In What Saint Paul Really Said, NT Wright does a great job supplying the meaning to a lot of Paul's language regarding justification, righteousness, justice, and other words in the dikai- word group...
"First, it is covenant language – not in the sense of that word made famous through some 16th and 17th century discussions, but in the 1st century Jewish sense. When Paul speaks of justification he is operating within the whole world of thought of second-temple Judaism, which clung to the covenantal promises in the face of increasingly difficult political circumstances.
Second, it is law-court language, functioning within the covenantal setting as a strong explanatory metaphor. Two thing must be said about this. First, this metaphor is necessary for understanding what the covenant was all about. The covenant was there to put the world to rights, to deal with evil and to restore God’s justice and order to the cosmos. Second, it is never independent of the covenant setting. It cannot be made in to an absolute and free-standing concept without doing violence both to itself and to the fundamental meaning of the covenant.

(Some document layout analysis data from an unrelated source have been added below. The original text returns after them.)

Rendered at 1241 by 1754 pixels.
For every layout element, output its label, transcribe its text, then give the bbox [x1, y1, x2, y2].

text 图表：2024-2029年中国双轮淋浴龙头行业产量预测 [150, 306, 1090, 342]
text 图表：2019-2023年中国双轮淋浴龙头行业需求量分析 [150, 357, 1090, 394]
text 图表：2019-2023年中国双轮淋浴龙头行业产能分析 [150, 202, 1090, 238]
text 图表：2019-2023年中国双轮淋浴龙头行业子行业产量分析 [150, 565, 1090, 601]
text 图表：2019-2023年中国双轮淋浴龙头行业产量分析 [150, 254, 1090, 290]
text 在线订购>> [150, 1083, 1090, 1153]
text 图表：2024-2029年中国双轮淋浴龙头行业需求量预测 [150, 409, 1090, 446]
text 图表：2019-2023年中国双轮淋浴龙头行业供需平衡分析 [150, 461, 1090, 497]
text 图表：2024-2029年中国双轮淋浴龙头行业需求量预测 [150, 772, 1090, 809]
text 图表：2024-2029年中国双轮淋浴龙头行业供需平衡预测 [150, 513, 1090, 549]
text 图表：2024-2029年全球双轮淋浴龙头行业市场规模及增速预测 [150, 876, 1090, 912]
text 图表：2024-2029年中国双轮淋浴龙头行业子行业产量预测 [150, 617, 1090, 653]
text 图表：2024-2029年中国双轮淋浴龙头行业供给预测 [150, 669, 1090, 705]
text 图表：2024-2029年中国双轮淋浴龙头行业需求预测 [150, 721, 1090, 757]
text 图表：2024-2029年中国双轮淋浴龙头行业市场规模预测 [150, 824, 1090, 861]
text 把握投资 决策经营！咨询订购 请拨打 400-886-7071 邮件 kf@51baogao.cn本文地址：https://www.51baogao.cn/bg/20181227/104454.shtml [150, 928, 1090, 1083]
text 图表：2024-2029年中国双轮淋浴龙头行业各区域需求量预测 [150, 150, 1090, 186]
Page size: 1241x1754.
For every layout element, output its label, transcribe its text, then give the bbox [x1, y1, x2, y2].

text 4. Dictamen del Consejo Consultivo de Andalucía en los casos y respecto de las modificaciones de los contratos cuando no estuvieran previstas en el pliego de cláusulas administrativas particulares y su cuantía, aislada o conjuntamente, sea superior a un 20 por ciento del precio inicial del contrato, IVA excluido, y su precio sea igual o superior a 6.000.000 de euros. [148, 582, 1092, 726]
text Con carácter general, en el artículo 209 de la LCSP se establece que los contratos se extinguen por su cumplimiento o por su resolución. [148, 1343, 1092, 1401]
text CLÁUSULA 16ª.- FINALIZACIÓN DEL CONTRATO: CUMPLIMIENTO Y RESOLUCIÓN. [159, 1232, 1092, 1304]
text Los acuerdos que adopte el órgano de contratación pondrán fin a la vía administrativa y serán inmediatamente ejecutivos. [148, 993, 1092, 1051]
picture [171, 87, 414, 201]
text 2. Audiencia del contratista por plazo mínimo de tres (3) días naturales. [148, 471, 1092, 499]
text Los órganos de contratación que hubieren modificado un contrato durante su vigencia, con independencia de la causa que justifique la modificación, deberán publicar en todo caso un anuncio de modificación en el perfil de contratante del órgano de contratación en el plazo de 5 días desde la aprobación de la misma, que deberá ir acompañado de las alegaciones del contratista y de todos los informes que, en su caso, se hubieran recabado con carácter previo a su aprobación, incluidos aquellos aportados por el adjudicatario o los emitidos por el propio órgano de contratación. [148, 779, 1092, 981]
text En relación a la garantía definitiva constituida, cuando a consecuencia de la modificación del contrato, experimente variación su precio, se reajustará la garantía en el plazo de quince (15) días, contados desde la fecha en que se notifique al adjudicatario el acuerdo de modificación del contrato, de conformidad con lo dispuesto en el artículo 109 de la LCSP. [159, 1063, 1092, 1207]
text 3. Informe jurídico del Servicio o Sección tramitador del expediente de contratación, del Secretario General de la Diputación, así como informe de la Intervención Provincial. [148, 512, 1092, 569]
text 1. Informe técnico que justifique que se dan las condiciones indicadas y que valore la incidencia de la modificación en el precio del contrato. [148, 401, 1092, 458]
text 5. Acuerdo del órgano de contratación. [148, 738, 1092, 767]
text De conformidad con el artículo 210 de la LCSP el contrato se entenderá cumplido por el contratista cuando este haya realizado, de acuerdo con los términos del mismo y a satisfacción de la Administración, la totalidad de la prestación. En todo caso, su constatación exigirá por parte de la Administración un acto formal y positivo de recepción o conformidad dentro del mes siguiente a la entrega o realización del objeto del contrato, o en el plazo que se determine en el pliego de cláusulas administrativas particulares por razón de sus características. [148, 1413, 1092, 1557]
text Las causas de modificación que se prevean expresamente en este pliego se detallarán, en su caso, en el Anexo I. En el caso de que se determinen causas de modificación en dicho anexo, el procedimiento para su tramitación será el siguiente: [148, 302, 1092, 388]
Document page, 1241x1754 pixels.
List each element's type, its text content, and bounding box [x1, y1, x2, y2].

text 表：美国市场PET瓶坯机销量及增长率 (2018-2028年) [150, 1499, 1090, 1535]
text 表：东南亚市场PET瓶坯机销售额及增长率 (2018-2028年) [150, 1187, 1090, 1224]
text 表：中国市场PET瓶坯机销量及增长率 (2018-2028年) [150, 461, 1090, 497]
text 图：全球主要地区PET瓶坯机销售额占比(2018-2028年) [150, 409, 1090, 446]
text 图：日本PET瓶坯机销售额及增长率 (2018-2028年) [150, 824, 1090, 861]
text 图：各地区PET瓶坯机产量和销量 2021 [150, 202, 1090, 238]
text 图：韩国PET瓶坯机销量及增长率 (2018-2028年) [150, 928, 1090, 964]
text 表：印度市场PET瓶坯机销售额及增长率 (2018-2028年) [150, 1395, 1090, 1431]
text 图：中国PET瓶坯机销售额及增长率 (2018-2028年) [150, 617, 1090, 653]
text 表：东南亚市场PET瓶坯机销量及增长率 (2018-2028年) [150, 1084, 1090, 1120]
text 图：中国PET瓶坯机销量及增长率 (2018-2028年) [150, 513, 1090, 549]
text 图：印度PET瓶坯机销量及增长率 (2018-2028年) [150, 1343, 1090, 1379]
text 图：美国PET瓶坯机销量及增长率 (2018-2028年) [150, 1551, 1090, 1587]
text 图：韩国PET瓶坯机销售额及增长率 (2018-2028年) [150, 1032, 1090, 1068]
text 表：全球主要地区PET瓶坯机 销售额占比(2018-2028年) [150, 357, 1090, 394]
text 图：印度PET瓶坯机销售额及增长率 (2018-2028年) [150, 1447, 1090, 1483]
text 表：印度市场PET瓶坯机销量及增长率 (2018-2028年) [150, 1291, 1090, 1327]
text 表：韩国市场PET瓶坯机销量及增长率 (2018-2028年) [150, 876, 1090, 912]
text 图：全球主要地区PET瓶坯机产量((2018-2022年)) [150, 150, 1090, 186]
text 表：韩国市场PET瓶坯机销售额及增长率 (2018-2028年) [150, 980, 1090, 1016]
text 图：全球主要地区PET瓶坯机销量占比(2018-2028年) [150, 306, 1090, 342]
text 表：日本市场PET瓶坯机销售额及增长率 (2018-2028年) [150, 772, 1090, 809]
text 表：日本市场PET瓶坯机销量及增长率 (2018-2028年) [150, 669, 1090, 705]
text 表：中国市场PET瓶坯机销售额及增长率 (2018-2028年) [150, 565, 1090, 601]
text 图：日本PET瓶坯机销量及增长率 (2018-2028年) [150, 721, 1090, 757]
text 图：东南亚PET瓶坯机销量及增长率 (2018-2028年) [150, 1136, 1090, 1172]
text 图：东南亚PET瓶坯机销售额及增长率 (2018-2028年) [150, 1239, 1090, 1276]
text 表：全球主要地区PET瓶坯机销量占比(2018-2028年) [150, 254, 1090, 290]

Third, justification for Paul cannot be understood properly apart from eschatology. It cannot, that is, be made into an abstract or timeless system, a method of salvation to be randomly applied. It is part of the Pauline worldview in which the creator of the world has acted, uniquely, climactically, and decisively, in Jesus Christ, for the rescue of the entire cosmos, and is now, by his Spirit, bringing all things into subjection to this Jesus."